# WORK TO BE COMPLETED:
The records below must be repeated exactly, but without their pictures.

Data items
::::::

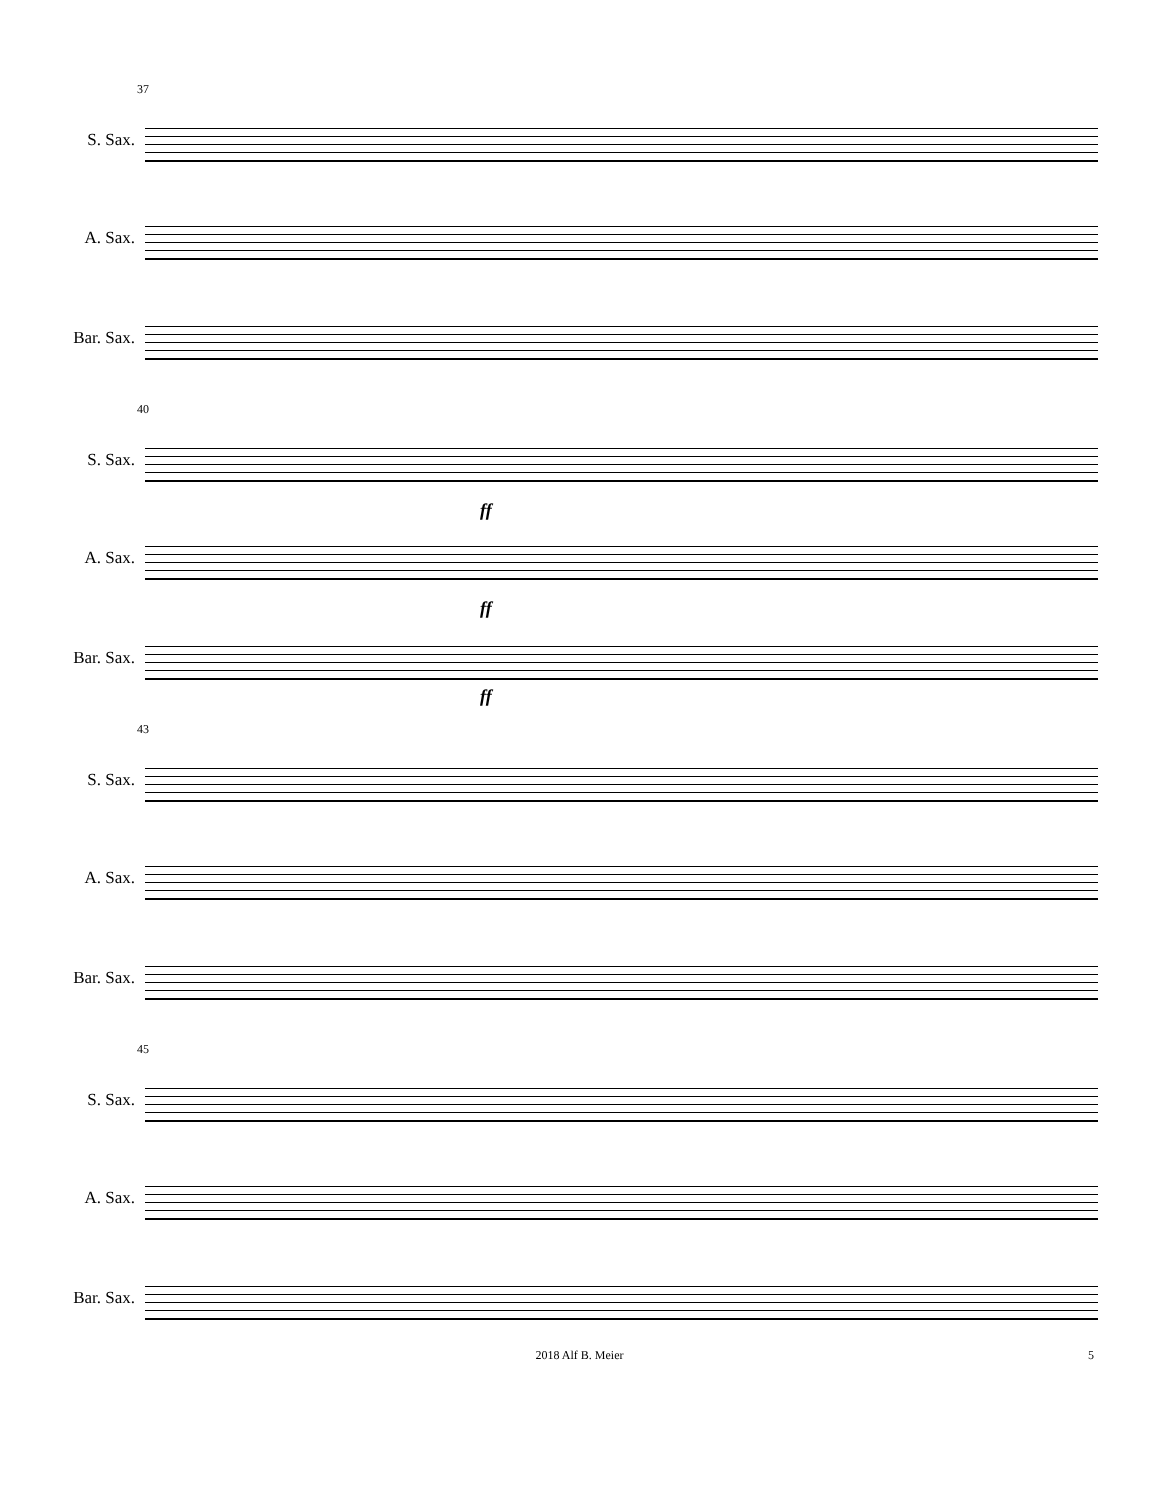37
S. Sax.
A. Sax.
Bar. Sax.
40
S. Sax.
ff
A. Sax.
ff
Bar. Sax.
ff
43
S. Sax.
A. Sax.
Bar. Sax.
45
S. Sax.
A. Sax.
Bar. Sax.
2018 Alf B. Meier 5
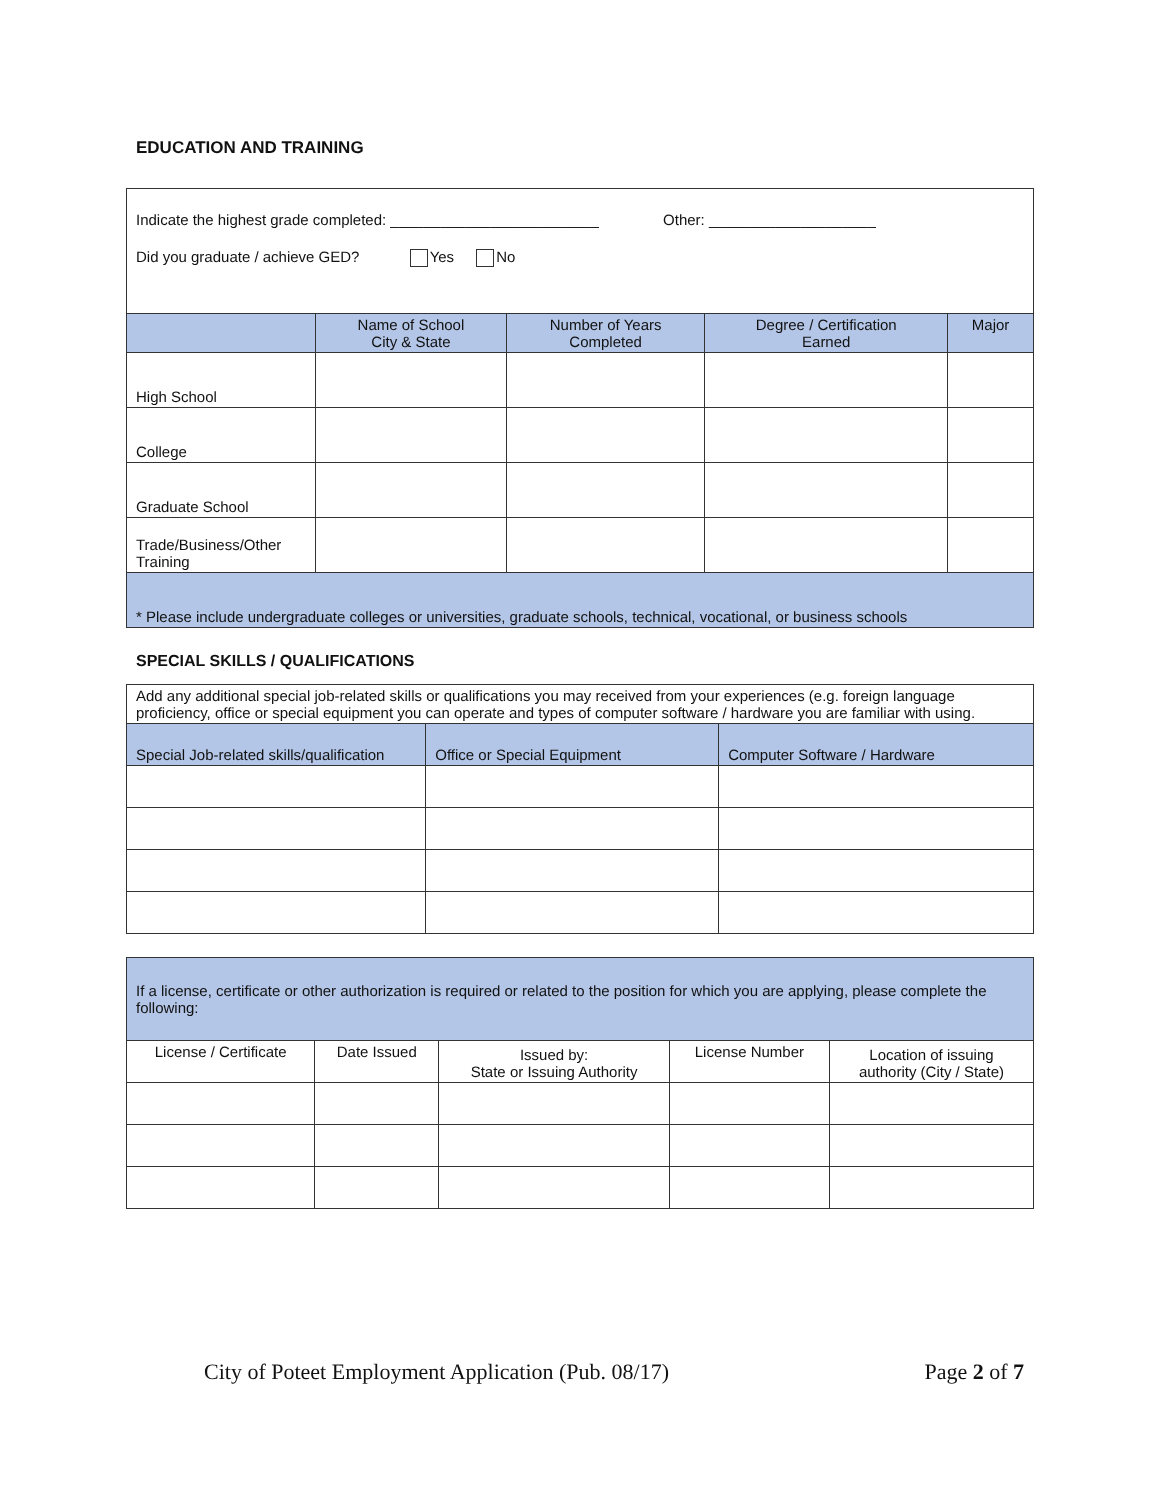EDUCATION AND TRAINING
| Indicate the highest grade completed: _________________________ Other: ____________________ Did you graduate / achieve GED? Yes No | | | | |
| | Name of School City & State | Number of Years Completed | Degree / Certification Earned | Major |
| High School | | | | |
| College | | | | |
| Graduate School | | | | |
| Trade/Business/Other Training | | | | |
| * Please include undergraduate colleges or universities, graduate schools, technical, vocational, or business schools | | | | |
SPECIAL SKILLS / QUALIFICATIONS
| Add any additional special job-related skills or qualifications you may received from your experiences (e.g. foreign language proficiency, office or special equipment you can operate and types of computer software / hardware you are familiar with using. | | |
| Special Job-related skills/qualification | Office or Special Equipment | Computer Software / Hardware |
| If a license, certificate or other authorization is required or related to the position for which you are applying, please complete the following: | | | | |
| License / Certificate | Date Issued | Issued by: State or Issuing Authority | License Number | Location of issuing authority (City / State) |
City of Poteet Employment Application (Pub. 08/17) Page 2 of 7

::::::

# OUTPUT BELOW:
37
S. Sax.
A. Sax.
Bar. Sax.
40
S. Sax.
ff
A. Sax.
ff
Bar. Sax.
ff
43
S. Sax.
A. Sax.
Bar. Sax.
45
S. Sax.
A. Sax.
Bar. Sax.
2018 Alf B. Meier 5
EDUCATION AND TRAINING
| Indicate the highest grade completed: _________________________ Other: ____________________ Did you graduate / achieve GED? Yes No | | | | |
| | Name of School City & State | Number of Years Completed | Degree / Certification Earned | Major |
| High School | | | | |
| College | | | | |
| Graduate School | | | | |
| Trade/Business/Other Training | | | | |
| * Please include undergraduate colleges or universities, graduate schools, technical, vocational, or business schools | | | | |
SPECIAL SKILLS / QUALIFICATIONS
| Add any additional special job-related skills or qualifications you may received from your experiences (e.g. foreign language proficiency, office or special equipment you can operate and types of computer software / hardware you are familiar with using. | | |
| Special Job-related skills/qualification | Office or Special Equipment | Computer Software / Hardware |
| If a license, certificate or other authorization is required or related to the position for which you are applying, please complete the following: | | | | |
| License / Certificate | Date Issued | Issued by: State or Issuing Authority | License Number | Location of issuing authority (City / State) |
City of Poteet Employment Application (Pub. 08/17) Page 2 of 7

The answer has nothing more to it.